During an interview on 12/05/17 at approximately 10:35 AM, Staff U, RN, stated that Patient #22 was on suicidal precautions and that the PSA did not notify her that the patient had left his BHED room and entered the restroom.

During an interview on 12/05/17 at 10:50 AM, Staff Z, PSA, stated that she was unaware that Patient #22 was in his BHED room. She did not page the nurse and/or security that the patient left his BHED room.

During an interview on 12/05/17 at 10:50 AM, Staff KK, Performance Improvement Specialist, stated that Patient #22 exited out of BHED room #6. The PSA should have notified the nurse.

During an interview on 12/05/17 at approximately 11:10 AM, Staff E, Security, stated that he had seen Patient #22 run down the hall toward the restroom and out of view. The PSA did not notify him that the patient had exited his BHED room.

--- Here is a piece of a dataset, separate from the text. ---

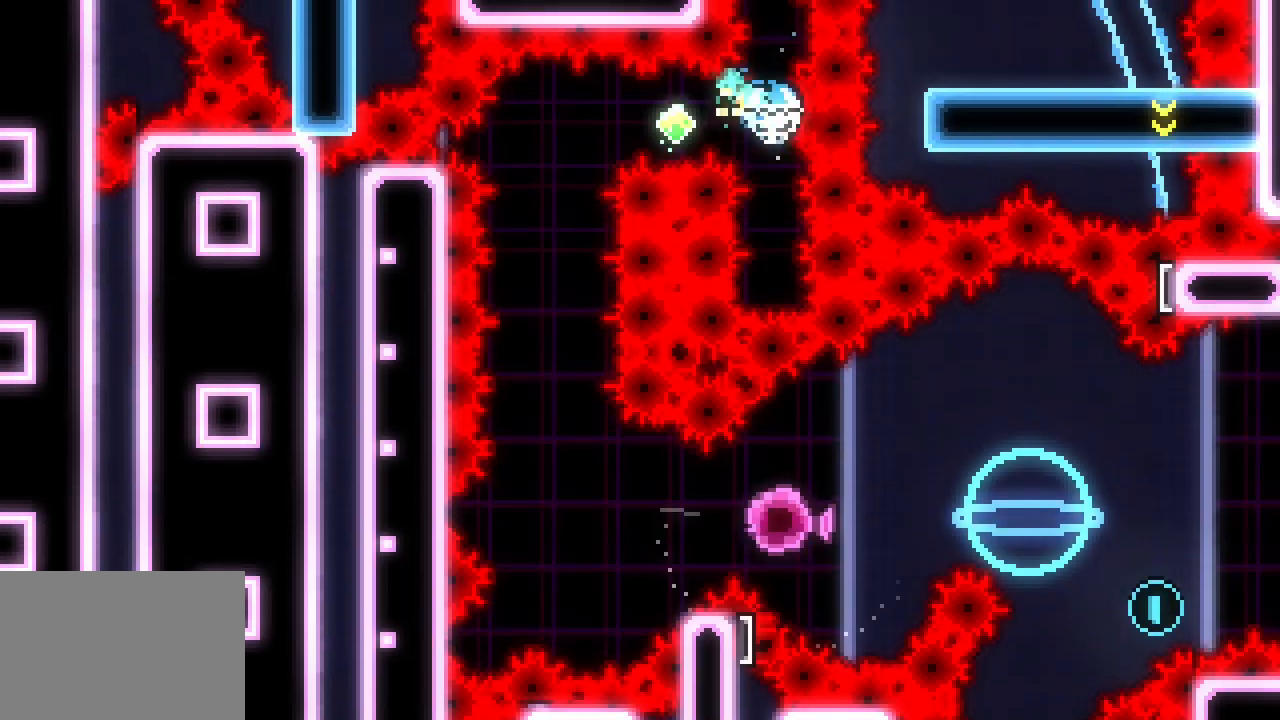
{"keys": ["jump3"], "events": [[83, "dash", "up"], [133, "left", "up"]]}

During an interview on 12/05/17 at 2:10 PM, Staff X, Lead House Supervisor, stated that:
- There was no video monitoring in the restroom;
- A SI patient would be out of view when entered the restroom; and
- The PSA should notify the nurse first, then security when a patient was not able to be viewed.

During an interview on 12/05/17 at 2:30 PM, Staff N, RN, Clinical Nurse Manager, ED Services, stated that:
- The expectation was that the nurse taking care of a patient was to ensure the room/environment was safe.
- The nurse taking care of the patient was to make environmental rounds during their 12 hour shift.
- Staff that made rounds does not document the environment rounds.
- The call light (approximately 7 foot long cord) was left in Patient #22's BHED Room #6 (the patient was admitted due to SI).
- The same call light system (with the approximate 7 foot long cord) was used for all patients in the BHED.
- Patient's on suicide watch/precautions are to have staff escort with them when they go to the restroom.

During an interview on 12/05/17 at 2:35 PM, Staff N, Clinical Nurse Manager, ED Services, stated patients that were SI should have an escort to the restroom.

These failed practices by BHED staff to provide a safe environment increased the risk for all patients admitted with SI and/or HI for potential harm to self or others, these easily accessible various medical equipment/supplies were available for use as ligatures or items to harm self or others.